The central idea in The Last Mimzy–of the future calling upon the past to save it–is one of great potency and emotion. That this takes the form of dozens (hundreds?) of rabbit dolls sent back through time is potentially sentimental, but also deeply strange, in a good way.

For the first half of The Last Mimzy, which focuses on two children discovering a rabbit doll and accompanying marvels, has a kind of innocence and simplicity that is deeply appealing. The way that this future technology makes them see the world is deftly conveyed.

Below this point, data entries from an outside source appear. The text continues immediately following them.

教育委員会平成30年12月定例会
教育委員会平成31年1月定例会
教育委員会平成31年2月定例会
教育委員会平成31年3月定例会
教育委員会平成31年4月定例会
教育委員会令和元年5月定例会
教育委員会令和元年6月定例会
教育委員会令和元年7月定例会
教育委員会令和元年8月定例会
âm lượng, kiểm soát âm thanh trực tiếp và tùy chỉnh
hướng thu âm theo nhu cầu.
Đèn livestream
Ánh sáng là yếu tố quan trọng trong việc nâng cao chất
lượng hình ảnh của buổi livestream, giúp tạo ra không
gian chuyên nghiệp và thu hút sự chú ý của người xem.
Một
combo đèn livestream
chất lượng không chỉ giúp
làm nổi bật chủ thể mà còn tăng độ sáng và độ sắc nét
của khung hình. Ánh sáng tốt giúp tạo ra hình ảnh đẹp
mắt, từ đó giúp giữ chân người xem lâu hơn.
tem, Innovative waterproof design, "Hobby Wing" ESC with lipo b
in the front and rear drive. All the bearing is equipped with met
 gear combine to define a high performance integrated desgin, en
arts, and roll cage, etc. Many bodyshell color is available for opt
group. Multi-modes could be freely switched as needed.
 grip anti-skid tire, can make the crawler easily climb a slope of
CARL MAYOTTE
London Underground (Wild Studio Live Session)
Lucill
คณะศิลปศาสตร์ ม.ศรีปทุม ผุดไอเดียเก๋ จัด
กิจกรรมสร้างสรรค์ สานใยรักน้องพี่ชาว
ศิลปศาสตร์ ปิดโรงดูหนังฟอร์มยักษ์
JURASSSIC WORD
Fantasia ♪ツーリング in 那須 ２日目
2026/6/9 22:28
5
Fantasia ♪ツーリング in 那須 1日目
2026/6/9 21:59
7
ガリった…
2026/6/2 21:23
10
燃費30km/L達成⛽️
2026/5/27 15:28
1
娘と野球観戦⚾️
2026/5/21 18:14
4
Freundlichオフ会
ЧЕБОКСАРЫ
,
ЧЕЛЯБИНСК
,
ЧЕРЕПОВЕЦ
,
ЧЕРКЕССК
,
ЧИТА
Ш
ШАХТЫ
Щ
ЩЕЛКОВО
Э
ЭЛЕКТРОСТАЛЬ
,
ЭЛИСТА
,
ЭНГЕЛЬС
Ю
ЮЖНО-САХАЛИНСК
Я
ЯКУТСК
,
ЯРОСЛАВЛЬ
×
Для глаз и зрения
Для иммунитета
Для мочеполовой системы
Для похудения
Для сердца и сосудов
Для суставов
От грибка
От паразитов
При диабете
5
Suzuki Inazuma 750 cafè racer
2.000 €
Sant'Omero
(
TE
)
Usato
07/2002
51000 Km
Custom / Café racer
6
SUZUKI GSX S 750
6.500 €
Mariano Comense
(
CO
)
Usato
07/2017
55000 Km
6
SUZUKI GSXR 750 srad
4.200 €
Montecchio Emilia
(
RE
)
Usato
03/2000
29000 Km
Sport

The problems occur as soon as Homeland Security comes knocking due to a power outage created by the children’s experiments with the technology. From this point forward, the movie operates at the level of a Lifetime movie or an afterschool special. The characterization of pretty much everyone but the children is perfunctory at best and there’s a flatness to the dramatic tension throughout most of the rest of the movie to the unsurprising ending. Even worse, when the children are imprisoned by Homeland Security, you really don’t believe in any way, shape, or form that they could escape…or that there wouldn’t be more security cameras and personnel around, especially in the laboratory. At this point, the plot just drags the characters along.

Compounding this problem is the view of the future, which needs to be horribly real–like the brief glimpses of the future in Terminator–but comes off more like the discarded sets and costumes from a bad Dr. Who episode or a canceled Nickelodeon series. Whoever designed the future in The Last Mimzy has never seen a good SF movie.

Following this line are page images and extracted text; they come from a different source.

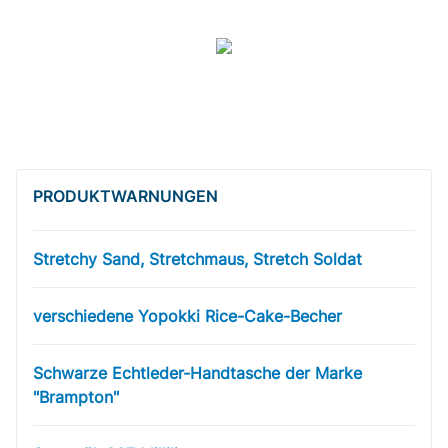
PRODUKT­WARNUNGEN
Stretchy Sand, Stretchmaus, Stretch Soldat
verschiedene Yopokki Rice-Cake-Becher
Schwarze Echtleder-Handtasche der Marke
"Brampton"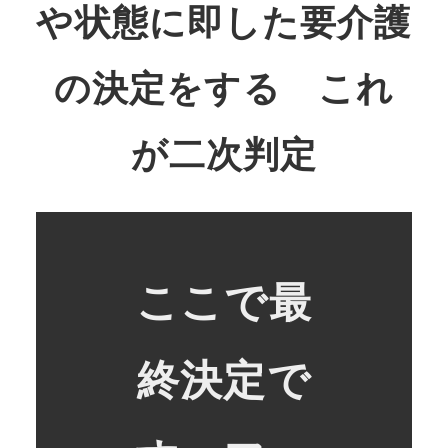
や状態に即した要介護
の決定をする これ
が二次判定
ここで最
終決定で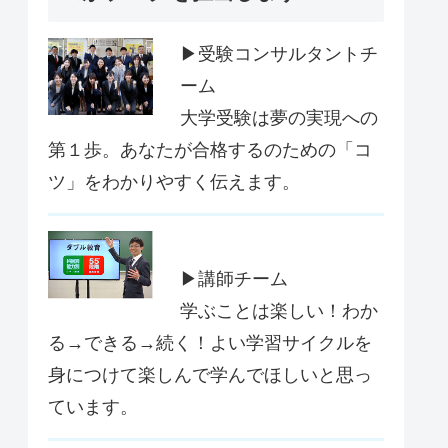
▶受験コンサルタントチ
ーム
大学受験は夢の実現への
第１歩。あなたが合格するのための「コ
ツ」をわかりやすく伝えます。
▶講師チーム
学ぶことは楽しい！わか
る→できる→続く！よい学習サイクルを
身につけて楽しんで学んでほしいと思っ
ています。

Both Ann and I were deeply disappointed by the movie because we really thought after the first 40 minutes or so that we would like the whole thing.

Comments

  1. says

    Have you read the short story this is based on? (Mimsy were the Borogoves by Lewis Padgett). I liked it very very much, but from what I understand the movie is only loosely based on it. I am still curious, but given your opinions I probably won’t bother seeing it at the cinema… Too bad, the story has real potential.

  2. says

    I hate to disagree, Jen, but I recently re-read the Padgett story and found it suffered from many of the flaws that sf had to shake off to come out of the 1950s. It’s a great concept and it’s written with an admirable toughness, but it belongs in the sf pantheon mostly by dint of its historical importance rather than its timelessness.

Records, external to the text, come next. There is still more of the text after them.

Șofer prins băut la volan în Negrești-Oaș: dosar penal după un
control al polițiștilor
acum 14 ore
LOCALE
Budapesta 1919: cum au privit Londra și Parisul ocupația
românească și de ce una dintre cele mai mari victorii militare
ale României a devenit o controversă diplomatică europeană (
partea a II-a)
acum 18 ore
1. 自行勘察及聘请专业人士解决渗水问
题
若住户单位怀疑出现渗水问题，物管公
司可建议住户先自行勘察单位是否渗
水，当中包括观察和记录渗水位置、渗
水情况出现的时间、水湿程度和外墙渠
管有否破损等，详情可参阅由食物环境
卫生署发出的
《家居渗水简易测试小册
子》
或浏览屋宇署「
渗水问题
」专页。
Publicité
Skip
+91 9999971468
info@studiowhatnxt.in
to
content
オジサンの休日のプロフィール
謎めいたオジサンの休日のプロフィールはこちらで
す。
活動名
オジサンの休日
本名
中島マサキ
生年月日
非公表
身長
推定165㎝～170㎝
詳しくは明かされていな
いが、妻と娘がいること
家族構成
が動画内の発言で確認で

    Having said that, I think this is *exactly* the sort of material Hollywood should be adapting to screen. It allows ideas in sf literature to percolate across to sf cinema. And being far from perfect source material it gives the filmmaker an opportunity to work on a new narrative based on the ideas in the story rather than having to slavishly follow a classic that everyone knows and loves. (If “I, Robot” had been an original screenplay it would have been just another mediocre film; but it was made almost unbearable by its failure to explore a single thought from Asimov’s original). Sadly, just because “Mimsy” is the perfect adaptation material doesn’t mean the filmmakers actually knew how to adapt it.

  3. says

    I haven’t read it–will seek it out.

    Yeah–I thought there was no reason it couldn’t be a great movie. They just needed to tame their big-budget Hollywood plot-holes-at-expense-of-reason tendencies.

    JV

  4. says

    I too was disappointed by The Last Mimzy. The concept looked good, and the allusion to Lewis Carrol made me excited. However, it did fall apart in the second half with the ludicrous elements of a pre-teen boy stealing a car and escaping from the government. Still, I though the tie-in with mandalas was particularly inventive.

    I have not read the short story, but now that I’ve heard that it’s worthwhile, I’ll have to search it out.